Hi @amn41. Oh ok. Thank you for the pointer. I added the following 2 lines and the issue seems to be resolved. Now, I need not add even 1 example in training data. Defining the regex is enough.
Please correct me if I have done anything wrong here. Thank you very much for your time and help.
def extract_patterns(
training_data: TrainingData,
use_lookup_tables: bool = True,
use_regexes: bool = True,
use_only_entities: bool = False,
) -> List[Dict[Text, Text]]:
"""Extract a list of patterns from the training data.

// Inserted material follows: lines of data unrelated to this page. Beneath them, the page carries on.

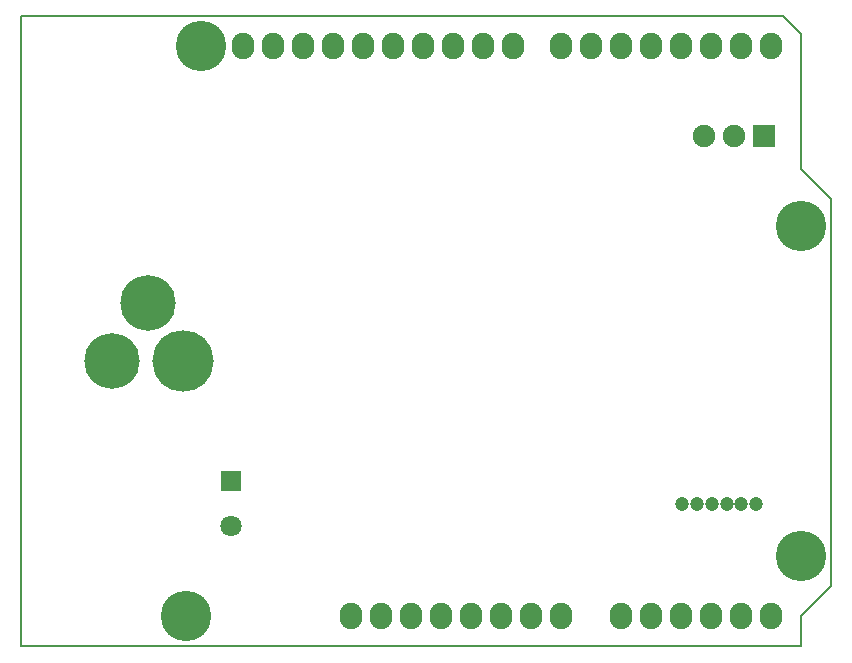
<source format=gbs>
G04 #@! TF.FileFunction,Soldermask,Bot*
%FSLAX46Y46*%
G04 Gerber Fmt 4.6, Leading zero omitted, Abs format (unit mm)*
G04 Created by KiCad (PCBNEW 4.0.6+dfsg1-1) date Mon Oct 16 00:40:44 2017*
%MOMM*%
%LPD*%
G01*
G04 APERTURE LIST*
%ADD10C,0.100000*%
%ADD11C,0.150000*%
%ADD12O,1.930400X2.235200*%
%ADD13C,4.267200*%
%ADD14R,1.803200X1.803200*%
%ADD15C,1.803200*%
%ADD16C,5.203200*%
%ADD17C,4.703200*%
%ADD18R,1.903200X1.903200*%
%ADD19O,1.903200X1.903200*%
%ADD20C,1.203200*%
G04 APERTURE END LIST*
D10*
D11*
X177038000Y-74549000D02*
X175514000Y-73025000D01*
X177038000Y-85979000D02*
X177038000Y-74549000D01*
X179578000Y-88519000D02*
X177038000Y-85979000D01*
X179578000Y-121285000D02*
X179578000Y-88519000D01*
X177038000Y-123825000D02*
X179578000Y-121285000D01*
X177038000Y-126365000D02*
X177038000Y-123825000D01*
X110998000Y-126365000D02*
X177038000Y-126365000D01*
X110998000Y-73025000D02*
X110998000Y-126365000D01*
X175514000Y-73025000D02*
X110998000Y-73025000D01*
D12*
X138938000Y-123825000D03*
X141478000Y-123825000D03*
X144018000Y-123825000D03*
X146558000Y-123825000D03*
X149098000Y-123825000D03*
X151638000Y-123825000D03*
X154178000Y-123825000D03*
X156718000Y-123825000D03*
X161798000Y-123825000D03*
X164338000Y-123825000D03*
X166878000Y-123825000D03*
X169418000Y-123825000D03*
X171958000Y-123825000D03*
X174498000Y-123825000D03*
X129794000Y-75565000D03*
X132334000Y-75565000D03*
X134874000Y-75565000D03*
X137414000Y-75565000D03*
X139954000Y-75565000D03*
X142494000Y-75565000D03*
X145034000Y-75565000D03*
X147574000Y-75565000D03*
X150114000Y-75565000D03*
X152654000Y-75565000D03*
X156718000Y-75565000D03*
X159258000Y-75565000D03*
X161798000Y-75565000D03*
X164338000Y-75565000D03*
X166878000Y-75565000D03*
X169418000Y-75565000D03*
X171958000Y-75565000D03*
X174498000Y-75565000D03*
D13*
X124968000Y-123825000D03*
X177038000Y-118745000D03*
X126238000Y-75565000D03*
X177038000Y-90805000D03*
D14*
X128778000Y-112395000D03*
D15*
X128778000Y-116195000D03*
D16*
X124698000Y-102235000D03*
D17*
X121748000Y-97335000D03*
X118698000Y-102235000D03*
D18*
X173863000Y-83185000D03*
D19*
X171323000Y-83185000D03*
X168783000Y-83185000D03*
D20*
X173228000Y-114300000D03*
X171978000Y-114300000D03*
X170728000Y-114300000D03*
X169478000Y-114300000D03*
X168228000Y-114300000D03*
X166978000Y-114300000D03*
M02*

</source>
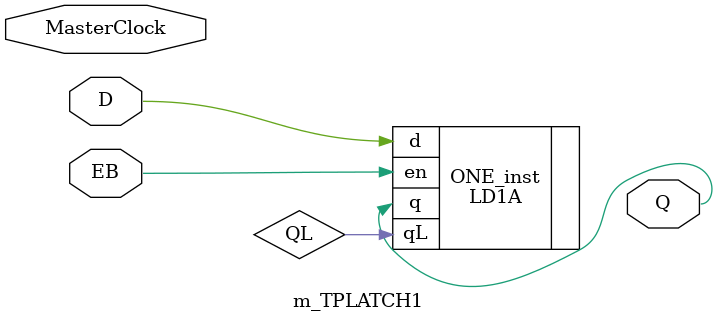
<source format=sv>
module m_TPLATCH1                                                               //[MACROS.NET:00201] MODULE TPLATCH1;
(                                                                               //[MACROS.NET:00201] MODULE TPLATCH1;

    input    MasterClock,
    input    D,                                                                 //[MACROS.NET:00203] INPUTS	D,EB;
    input    EB,                                                                //[MACROS.NET:00203] INPUTS	D,EB;
    output    Q                                                                 //[MACROS.NET:00204] OUTPUTS	Q;
);                                                                              //[MACROS.NET:00201] MODULE TPLATCH1;
                                                                                //[MACROS.NET:00205] LEVEL FUNCTION;
wire QL;                                                                        //[MACROS.NET:00207] ONE (Q,QL) = LD1A (D,EB);
LD1A ONE_inst (.q(Q),.qL(QL),.d(D),.en(EB));                                    //[MACROS.NET:00207] ONE (Q,QL) = LD1A (D,EB);
endmodule                                                                       //[MACROS.NET:00208] END MODULE;

</source>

The patterns are constructed using the regex features and lookup tables defined
in the training data.
Args:
training_data: The training data.
use_only_entities: If True only lookup tables and regex features with a name
equal to a entity are considered.
use_regexes: Boolean indicating whether to use regex features or not.
use_lookup_tables: Boolean indicating whether to use lookup tables or not.
Returns:
The list of regex patterns.
"""
#Adding names of entities which have a defined regex but 0 examples in training data.
for regex in training_data.regex_features:
training_data.entities.add(regex['name'])
if not training_data.lookup_tables and not training_data.regex_features:
return []
patterns = []
if use_regexes:
patterns.extend(_collect_regex_features(training_data, use_only_entities))
if use_lookup_tables:
patterns.extend(
_convert_lookup_tables_to_regex(training_data, use_only_entities)
)
return patterns